To know more about it, you can read here.
Upvotes: 1
Reputation: 324455
Looks like a PL/PgSQL deficiency. In normal SQL you can do so with
test=> WITH x(zoo) AS (VALUES(ROW( ROW(1, 'red', 'panda')::animal_t, ROW(2, 'black', 'bear')::animal_t )::zoo_t))
SELECT (zoo).bear_object.animal_color FROM x;
animal_color
--------------
black
(1 row)
but pl/pgsql doesn't accept the same form:
test=> CREATE OR REPLACE FUNCTION animal_func()
RETURNS void AS $$
DECLARE
v_animal animal_t;
v_zoo zoo_t;
BEGIN
v_animal.animal_name:='Chupacabras';
(v_zoo).bear_object.animal_name='Mishka';
END;
$$ LANGUAGE PLPGSQL;
ERROR: syntax error at or near "("
LINE 8: (v_zoo).bear_object.animal_name='Mishka';
so I think it's a bug/oversight/limitation. Consider raising it on pgsql-bugs.
You can access it by unpacking it into a temp var, modifying it, and storing it again, but it's hideously inefficient.

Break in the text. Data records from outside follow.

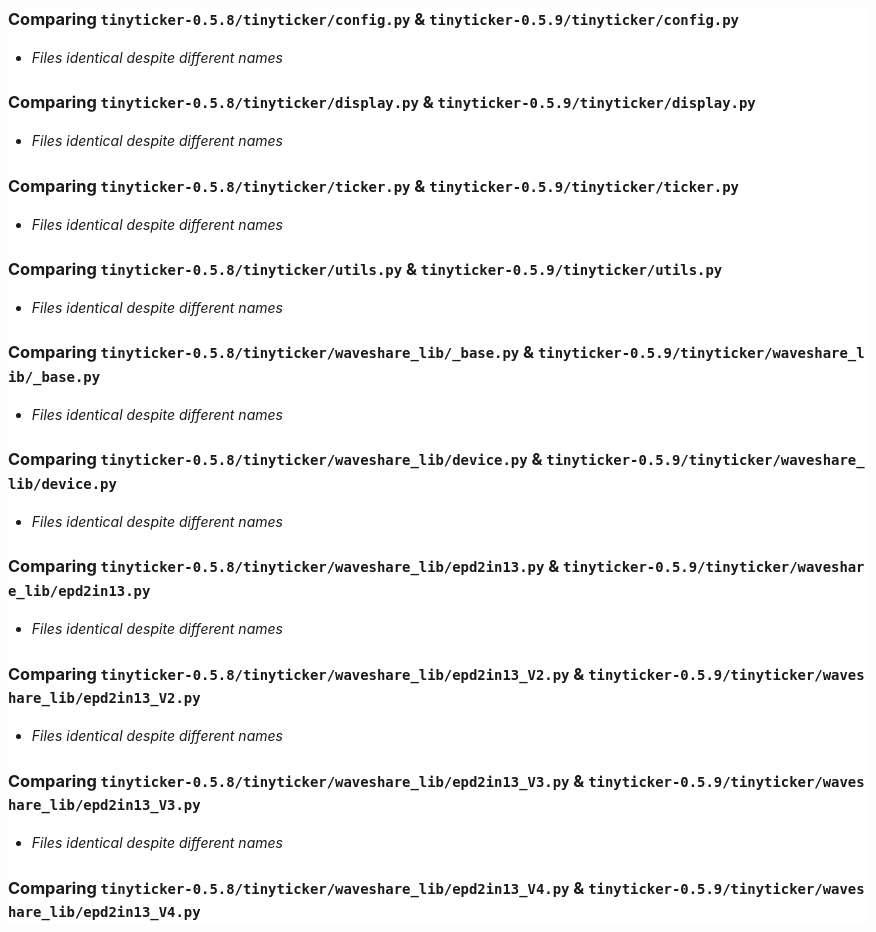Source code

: ### Comparing `tinyticker-0.5.8/tinyticker/config.py` & `tinyticker-0.5.9/tinyticker/config.py`

 * *Files identical despite different names*

### Comparing `tinyticker-0.5.8/tinyticker/display.py` & `tinyticker-0.5.9/tinyticker/display.py`

 * *Files identical despite different names*

### Comparing `tinyticker-0.5.8/tinyticker/ticker.py` & `tinyticker-0.5.9/tinyticker/ticker.py`

 * *Files identical despite different names*

### Comparing `tinyticker-0.5.8/tinyticker/utils.py` & `tinyticker-0.5.9/tinyticker/utils.py`

 * *Files identical despite different names*

### Comparing `tinyticker-0.5.8/tinyticker/waveshare_lib/_base.py` & `tinyticker-0.5.9/tinyticker/waveshare_lib/_base.py`

 * *Files identical despite different names*

### Comparing `tinyticker-0.5.8/tinyticker/waveshare_lib/device.py` & `tinyticker-0.5.9/tinyticker/waveshare_lib/device.py`

 * *Files identical despite different names*

### Comparing `tinyticker-0.5.8/tinyticker/waveshare_lib/epd2in13.py` & `tinyticker-0.5.9/tinyticker/waveshare_lib/epd2in13.py`

 * *Files identical despite different names*

### Comparing `tinyticker-0.5.8/tinyticker/waveshare_lib/epd2in13_V2.py` & `tinyticker-0.5.9/tinyticker/waveshare_lib/epd2in13_V2.py`

 * *Files identical despite different names*

### Comparing `tinyticker-0.5.8/tinyticker/waveshare_lib/epd2in13_V3.py` & `tinyticker-0.5.9/tinyticker/waveshare_lib/epd2in13_V3.py`

 * *Files identical despite different names*

### Comparing `tinyticker-0.5.8/tinyticker/waveshare_lib/epd2in13_V4.py` & `tinyticker-0.5.9/tinyticker/waveshare_lib/epd2in13_V4.py`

CREATE OR REPLACE FUNCTION animal_func()
RETURNS void AS $$
DECLARE
v_animal animal_t;
v_zoo zoo_t;
BEGIN
v_animal := v_zoo.bear_object;
v_animal.animal_name := 'Mishka';
v_zoo.bear_object := v_animal;
END;
$$ LANGUAGE PLPGSQL;
That said: I don't suggest using plpgsql to do this kind of pseudo-OO stuff. SQL is not OO and doesn't play well with nested user defined composite types. It's very inefficient to modify things - most things in SQL are immutable so new copies are made when you modify values. Iterative change and procedural code works appallingly poorly.
You should seek to work with sets and relations. Construct new values in one pass, don't iteratively modify them and set fields one by one. Use relationships rather than having one object contain another.
Also, please drop the hungarian notation. Ugh.